Real estate investment trust

Sun Communities, Inc. is a publicly traded real estate investment trust that invests in manufactured housing communities and recreational vehicle communities. As of December 31, 2025, the company owned interests in 513 such properties in the United States, Canada, and the UK.

Sun Communities is listed on the New York Stock Exchange under the symbol: SUI. Gary Shiffman is chairman of Sun Communities, and has been a director since the company went public in 1993. Charles D. Young serves as the company's current Chief Executive Officer.

==Brands==
Sun Outdoors (formerly known as Sun RV Resorts) is the RV resort division of Sun Communities, Inc. and was established in 1996. It is the owner and operator of more than 170 resorts and campgrounds across the United States and Canada.

==History==
The company dates to 1975. In December 1993, the company became a public company via an initial public offering. In March 1996, the company acquired 25 manufactured housing communities for $226 million. In 1996, Sun RV Resorts was established.

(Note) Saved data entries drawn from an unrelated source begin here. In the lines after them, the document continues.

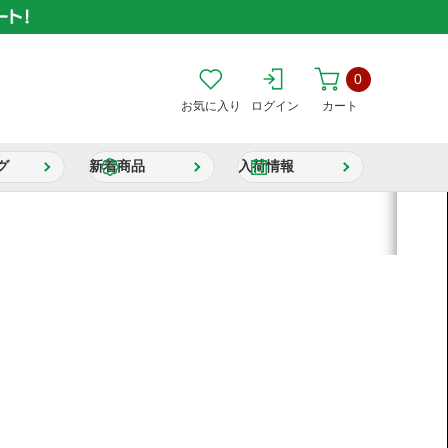
0
お気に入り
ログイン
カート
グ
新着商品
入荷情報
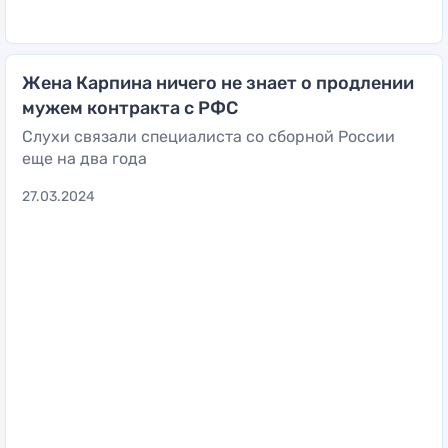
Жена Карпина ничего не знает о продлении
мужем контракта с РФС
Слухи связали специалиста со сборной России
еще на два года
27.03.2024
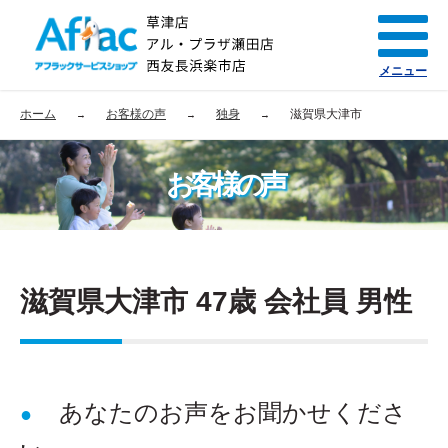
メニュー
ホーム
お客様の声
独身
滋賀県大津市
お客様の声
滋賀県大津市 47歳 会社員 男性
あなたのお声をお聞かせくださ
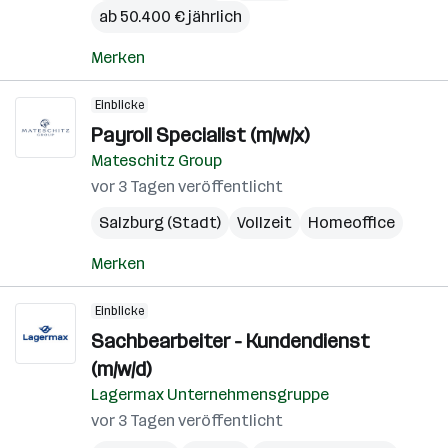
ab 50.400 € jährlich
Merken
Einblicke
Payroll Specialist (m/w/x)
Mateschitz Group
vor 3 Tagen veröffentlicht
Salzburg (Stadt)
Vollzeit
Homeoffice
Merken
Einblicke
Sachbearbeiter - Kundendienst
(m/w/d)
Lagermax Unternehmensgruppe
vor 3 Tagen veröffentlicht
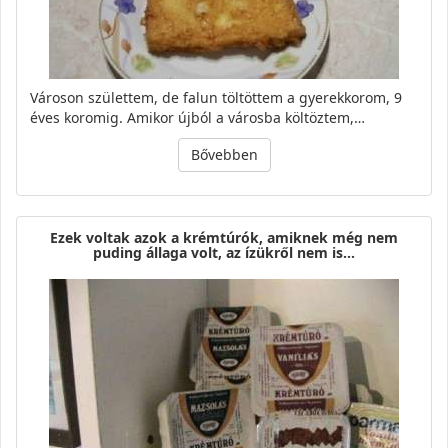
Városon születtem, de falun töltöttem a gyerekkorom, 9
éves koromig. Amikor újból a városba költöztem,…
Bővebben
Ezek voltak azok a krémtúrók, amiknek még nem
puding állaga volt, az ízükről nem is…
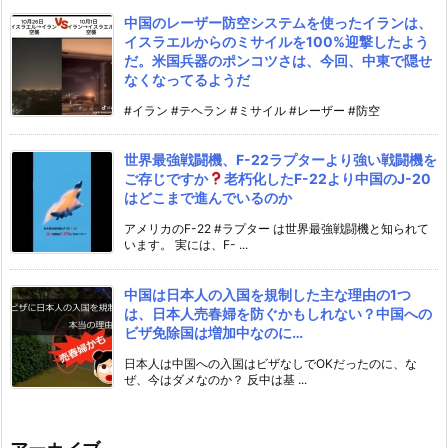
中国のレーザー防空システムを使ったイランは、
イスラエルからのミサイルを100%迎撃したよう
だ。米国兵器のポンコツさは、今回、中東で隠せ
なくなってるようだ
#イラン #テヘラン #ミサイル #レーザー #防空
世界最強戦闘機、F-22ラプターより強い戦闘機を
ご存じですか
老朽化したF-22より中国のJ-20
はどこまで進んでいるのか
アメリカのF-22 #ラプター は世界最強戦闘機と知られて
います。 実には、F- ...
中国は日本人の入国を規制した主な理由の1つ
は、日本人売春婦を防ぐかもしれない？中国への
ビザ免除国は増加中なのに…
日本人は中国への入国はビザなしでOKだったのに、な
ぜ、今はダメなのか？ 反中は基 ...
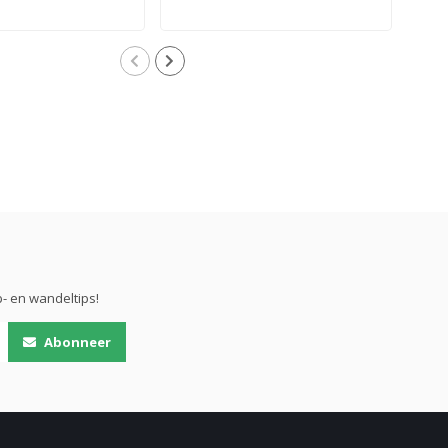
- en wandeltips!
Abonneer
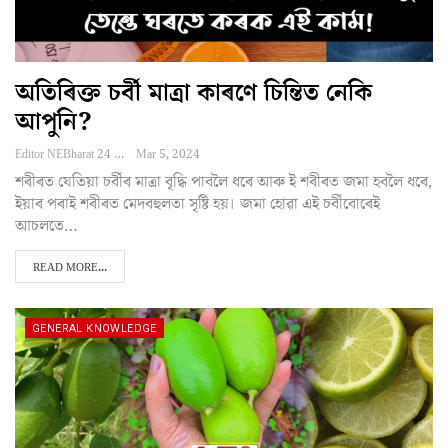
অতিৰিক্ত চৰ্বী মাত্ৰা কাৰণে চিন্তিত নেকি
আপুনি?
Editor NEBharat 24
Mar 5, 2024
শৰীৰত যেতিয়া চৰ্বীৰ মাত্ৰা বৃদ্ধি পাবলৈ ধৰে আৰু ই শৰীৰত জমা হবলৈ ধৰে,
ইয়াৰ পৰাই শৰীৰত মেদবহুলতা সৃষ্টি হয়। জমা হোৱা এই চৰ্বীবোৰেই
আচলতে…
READ MORE...
GENERAL KNOWLEDGE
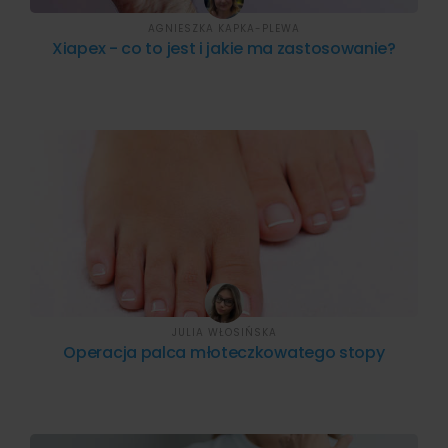
AGNIESZKA KAPKA-PLEWA
Xiapex - co to jest i jakie ma zastosowanie?
JULIA WŁOSIŃSKA
Operacja palca młoteczkowatego stopy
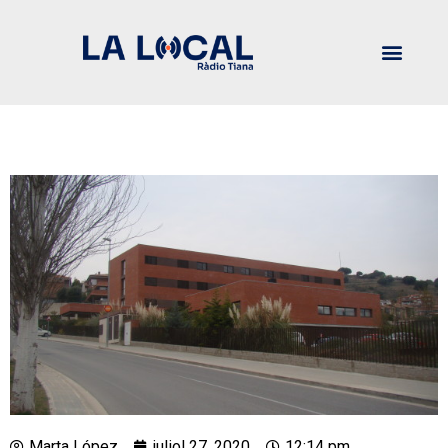
Marta López
juliol 27, 2020
12:14 pm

In June 2016, the company acquired a portfolio of 103-communities mostly located in California, Florida, and Ontario, Canada for $1.7 billion from an affiliate of Centerbridge Partners. In October 2019, the company acquired a portfolio of 31 manufactured housing communities for $343.6 million. In September 2020, the company acquired Safe Harbor Marinas for $2.11 billion. On Nov. 16, 2021, Sun RV Resorts Rebrands to Sun Outdoors.

In April 2022, the company acquired Park Holidays UK for $1.3 billion. In October 2025, Charles D. Young succeeded Gary A. Shiffman as Chief Executive Officer. Mr. Shiffman continues to serve as Chairman of the Board.